_EXTRAIT DU DOCUMENT:_

————

Récemment, ce produit a connu une popularité mondiale, notamment dans le domaine des cosmétiques, ce qui a créé un engouement sans précédent pour un produit traditionnellement consommé par les populations locales. Pour accompagner cette dynamique, de nombreuses femmes se sont constituées en coopératives pour générer des revenus pour elles et leurs communautés. En effet, on constate partout dans la région du Souss Massa – la première région productrice d’huile d’argane – que les femmes sont au centre de cette industrie, de la récolte à l’extraction de l’huile des amendons. D’ailleurs, la multiplication de ces coopératives a été importante dans l’autonomisation économique des femmes.
Le développement des coopératives a connu une progression remarquable : jusqu’en 2000, le nombre de coopératives créées par des femmes n’a pas dépassé le nombre de 111 avant d’atteindre 2.280 en 2015 et 4.525 en 2019 selon les données du Ministère de tutelle1. Cette évolution est principalement due à la forte impulsion de l’Initiative Nationale pour le Développement Humain (INDH) lancée par Sa Majesté le Roi du Maroc en 2005. Au niveau législatif, la nouvelle loi relative aux coopératives a simplifié la procédure de constitution et a donc permis de multiplier par 15 le nombre de coopératives de femmes en 15 ans.
D’autre part, depuis 2010, l’huile d’argane est protégée au Maroc en tant que « Indication Géographique Protégée (IGP) » afin de promouvoir et protéger sa dénomination sur les marchés nationaux et internationaux.

————

Donnez toutes les années citées dans l'extrait sur l'huile d'argane, dans l'ordre où elles apparaissent. Les enregistrements n'ont aucun rôle ici.

_ENREGISTREMENTS AFFICHÉS:_
————

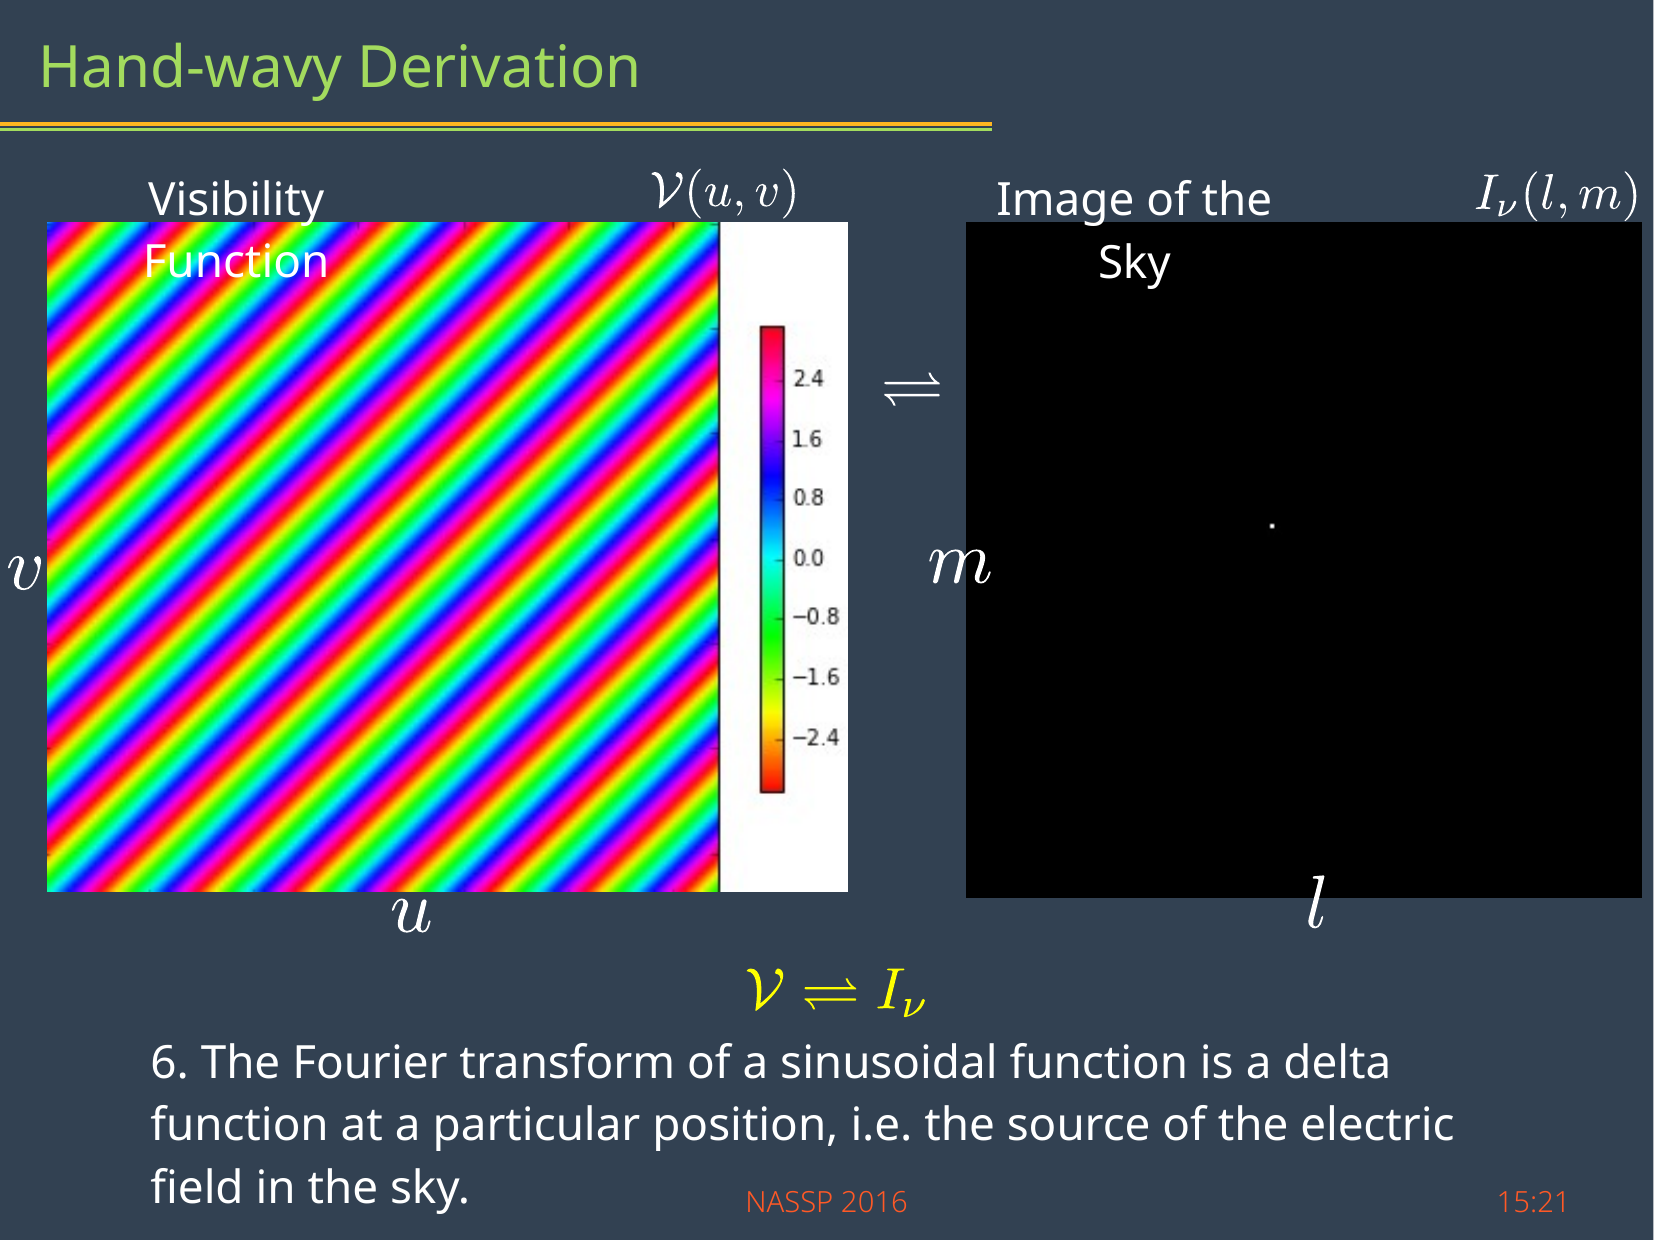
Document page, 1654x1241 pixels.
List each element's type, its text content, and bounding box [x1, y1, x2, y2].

————

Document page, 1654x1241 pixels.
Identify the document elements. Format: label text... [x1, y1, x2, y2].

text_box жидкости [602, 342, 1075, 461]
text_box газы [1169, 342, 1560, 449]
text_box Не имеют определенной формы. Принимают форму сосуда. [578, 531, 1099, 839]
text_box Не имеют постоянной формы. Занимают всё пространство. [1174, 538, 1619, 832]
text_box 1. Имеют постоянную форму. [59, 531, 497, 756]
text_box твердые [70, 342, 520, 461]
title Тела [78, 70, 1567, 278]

————

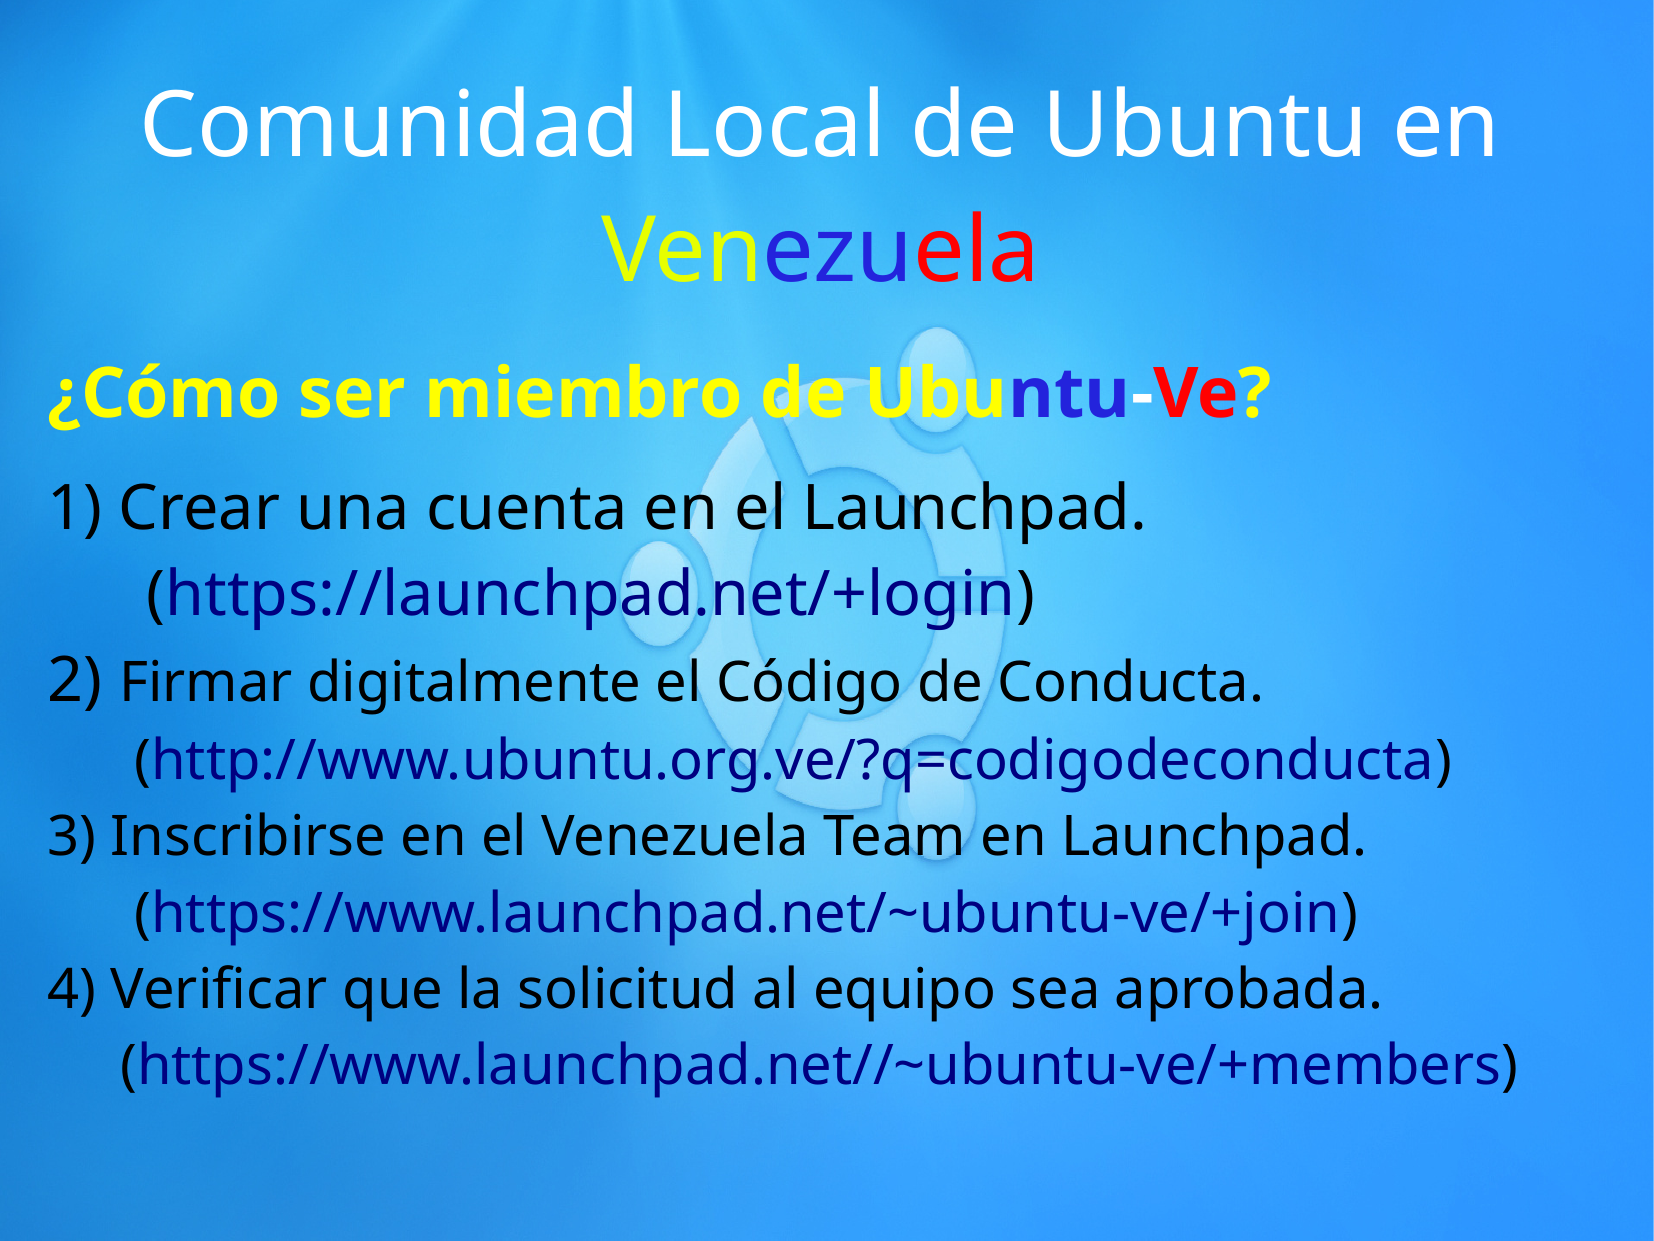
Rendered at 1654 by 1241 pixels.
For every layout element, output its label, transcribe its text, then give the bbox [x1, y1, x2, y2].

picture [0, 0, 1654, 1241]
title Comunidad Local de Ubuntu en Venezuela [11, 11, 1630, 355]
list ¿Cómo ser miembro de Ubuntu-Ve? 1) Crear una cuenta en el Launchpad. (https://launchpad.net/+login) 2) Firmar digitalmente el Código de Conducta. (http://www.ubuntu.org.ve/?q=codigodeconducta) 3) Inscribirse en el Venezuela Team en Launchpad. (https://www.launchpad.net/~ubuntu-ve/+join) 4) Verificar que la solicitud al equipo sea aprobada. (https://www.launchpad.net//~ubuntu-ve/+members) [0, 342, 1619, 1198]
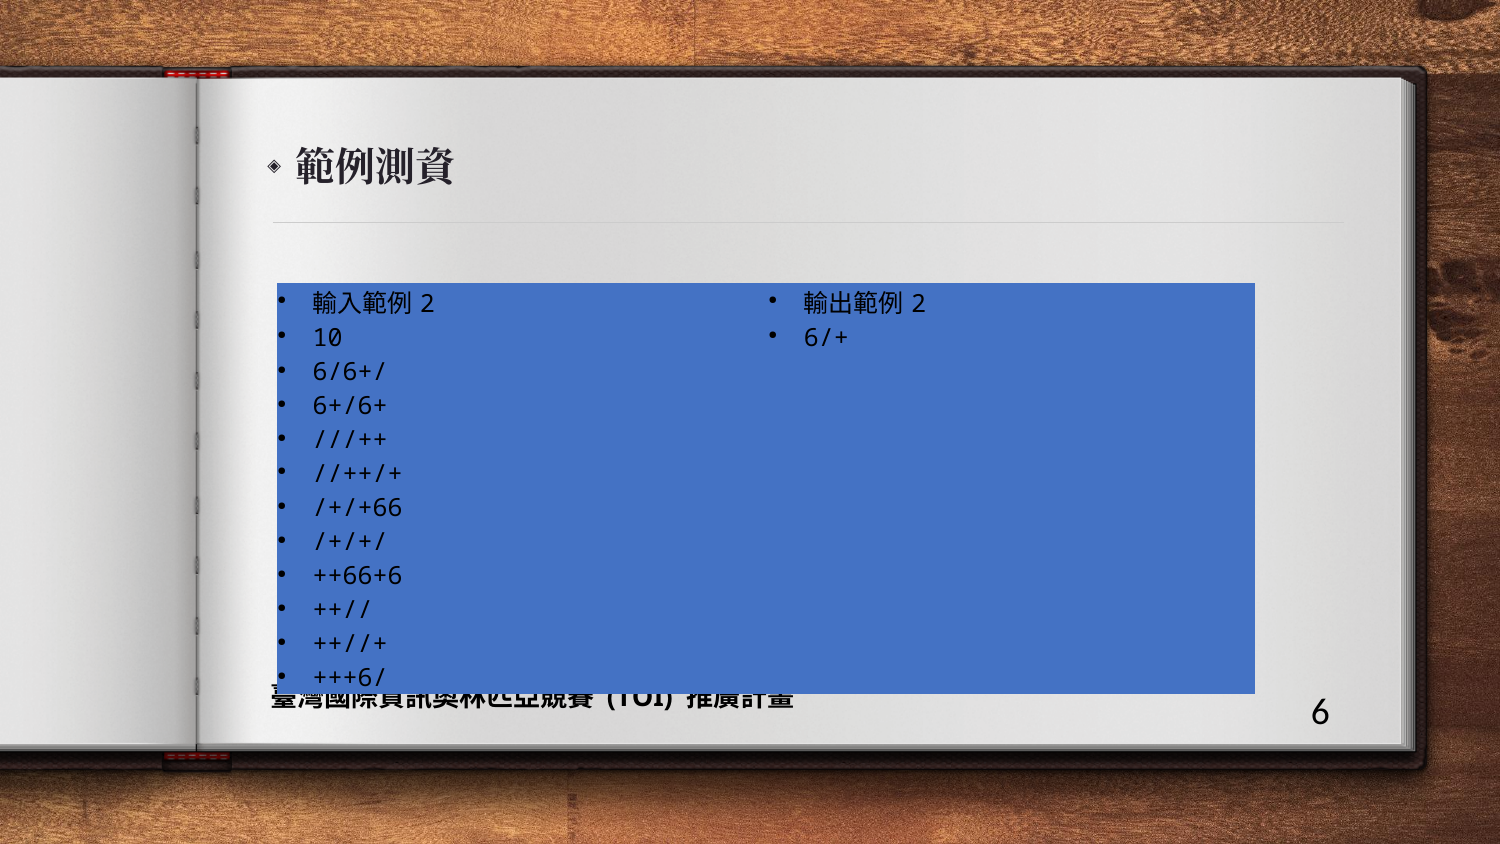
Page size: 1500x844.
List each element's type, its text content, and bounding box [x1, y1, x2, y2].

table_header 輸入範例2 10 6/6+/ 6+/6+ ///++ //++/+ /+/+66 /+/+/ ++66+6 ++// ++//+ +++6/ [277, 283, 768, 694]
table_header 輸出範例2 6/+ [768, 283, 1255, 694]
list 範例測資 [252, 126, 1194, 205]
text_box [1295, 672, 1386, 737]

————

_SOLUTION:_
2000, 2015, 2019, 2005, 2010